December 7, 2012
Testing Best Practices: Quality Assurance & Security Considerations
It’s hardly news that the number of mobile devices in the world is growing astronomically. According to a Forrester study published in February, an estimated one billion consumers will own smartphones by 2016. As the number of devices increases, so too do opportunities for attackers to gain access to sensitive personal information. One of the things that make mobile devices especially vulnerable is that many users aren’t aware of the risks involved. They think, “It’ll never happen to me,” or that “mobile” means “magically secure.”
As Quality Assurance testers, we have a key role to play in protecting a users’ security and privacy. This means we need to be prepared for the challenges that we will face. The first step is to take a look at the key vulnerabilities and ways to approach mobile application testing and security testing in each one of them.
Lost and stolen devices
Apart from the obvious threats like malware, phishing, and other attacks that can take place remotely, there is one major threat to the security of individuals and enterprises, which is lost and stolen devices. Look no further than the case of the left-behind iPhone 4 prototype for evidence of this type of security risk.
Every week, in every city around the world, scores of mobile phones are reported lost in public places like taxi cabs, restaurants, and bars. This remains the most common (and easiest) way of accessing other people’s sensitive information. To make matters worse, device owners rarely use a passphrase or code to protect unauthorized access to their device. That leaves the device wide open to information theft. Contacts, email messages, and data saved in some mobile applications can be easily accessed by anyone.
From a mobile application testing perspective, it is critical that apps under testing have the means to protect sensitive personal data against unauthorized access. This is very hard to achieve without compromising usability. Things like session timeouts or prompting a user to reenter the password for a transaction that involves money may be annoying or awkward to the user, but it’s a necessary evil for application security. Mobile application developers should strive to implement these kinds of mechanisms while keeping usability at an acceptable level.
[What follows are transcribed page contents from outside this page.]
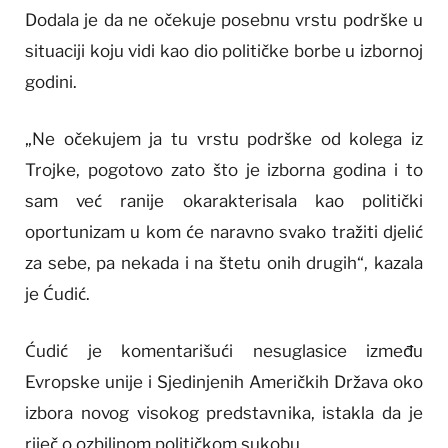
Dodala je da ne očekuje posebnu vrstu podrške u
situaciji koju vidi kao dio političke borbe u izbornoj
godini.
„Ne očekujem ja tu vrstu podrške od kolega iz
Trojke, pogotovo zato što je izborna godina i to
sam već ranije okarakterisala kao politički
oportunizam u kom će naravno svako tražiti djelić
za sebe, pa nekada i na štetu onih drugih“, kazala
je Ćudić.
Ćudić je komentarišući nesuglasice između
Evropske unije i Sjedinjenih Američkih Država oko
izbora novog visokog predstavnika, istakla da je
riječ o ozbiljnom političkom sukobu.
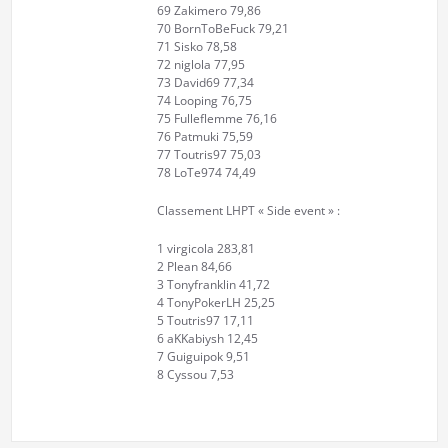
69 Zakimero 79,86
70 BornToBeFuck 79,21
71 Sisko 78,58
72 niglola 77,95
73 David69 77,34
74 Looping 76,75
75 Fulleflemme 76,16
76 Patmuki 75,59
77 Toutris97 75,03
78 LoTe974 74,49
Classement LHPT « Side event » :
1 virgicola 283,81
2 Plean 84,66
3 Tonyfranklin 41,72
4 TonyPokerLH 25,25
5 Toutris97 17,11
6 aKKabiysh 12,45
7 Guiguipok 9,51
8 Cyssou 7,53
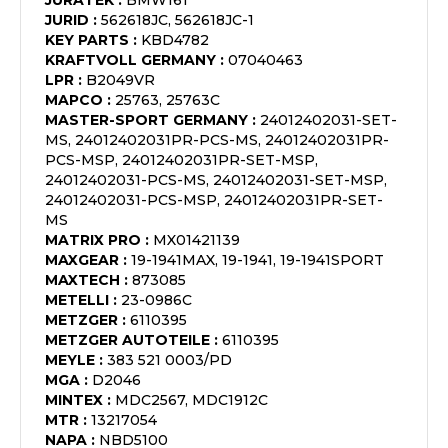
JURATEK
:
BMW161
JURID
:
562618JC, 562618JC-1
KEY PARTS
:
KBD4782
KRAFTVOLL GERMANY
:
07040463
LPR
:
B2049VR
MAPCO
:
25763, 25763C
MASTER-SPORT GERMANY
:
24012402031-SET-
MS, 24012402031PR-PCS-MS, 24012402031PR-
PCS-MSP, 24012402031PR-SET-MSP,
24012402031-PCS-MS, 24012402031-SET-MSP,
24012402031-PCS-MSP, 24012402031PR-SET-
MS
MATRIX PRO
:
MX01421139
MAXGEAR
:
19-1941MAX, 19-1941, 19-1941SPORT
MAXTECH
:
873085
METELLI
:
23-0986C
METZGER
:
6110395
METZGER AUTOTEILE
:
6110395
MEYLE
:
383 521 0003/PD
MGA
:
D2046
MINTEX
:
MDC2567, MDC1912C
MTR
:
13217054
NAPA
:
NBD5100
We should also look for the apps to store as little data as possible on the mobile device.
Application permission requests were built into mobile platforms as a means to improve security. Unfortunately, such notifications are being largely disregarded by device users. They tend to confirm all requests without thinking of the risks. This is because users are quick to choose functionality over security and privacy. In fact, that means any app may have the functionality to tap into the device’s messaging app or location data. And they end up having access to such data.
This is clearly a cultural issue so, as mobile apps developers, there is not much we can do to change the users’ behavior. However, we can make sure that the app is not attempting to get more permissions than those strictly needed and that the user is notified properly. The goal should be to minimize the risk while we wait for some cultural changes to take place and the users to start thinking more carefully about their security and privacy.
Numerous specialists have been warning that the Google Android and Apple iOS app stores have given rise to too many mobile app developers. Mobile application frameworks lack maturity, and when combined with the need for speed, that results in brittle code plagued with flaws and functionality that is not needed. Many mobile apps are built in two weeks…that’s clearly not enough time for putting much security thinking in this kind of development.
As mobile app testing specialists, we can play a key role in minimizing the issues caused by this brittle approach to mobile application development. Code review becomes a fundamental practice to study mobile app development and find a lot of hidden code errors. Such errors will never show during functional testing and most of them will be transparent to the end users; however, they could lead to data leakage or privilege-escalation vulnerabilities. Other common mistakes the mobile app tester should look for are authentication or authorization errors, poor file-system permissions and application permissions that are too lax.
Another major source of concern for mobile security experts is the data that is sent between the device and the server, especially as users increasingly use Wi-Fi in public locations. Wireless networks in places like hotels, airports and cafés lack security and are quickly becoming one of the favorite scenarios for attackers. Despite being highly insecure, users generally use such networks without much care. From a mobile apps testing perspective, the mobile apps developer’s role is to make sure that sensitive data in transit between the app and the Web server goes encrypted.
The same is true for Web applications; there are an increasing number of tools that can help us perform some basic security tests. We will discuss tools and utilities in detail in a future post, but for now we can mention traffic analysis and penetration tools. The first will allow us to “listen” to the traffic that flows between the device and the servers, manually analyze that traffic and look for method calls that could be manipulated, while penetration tools will allow us to simulate attacks to the app utilizing the same techniques a thief would use in real-life scenarios.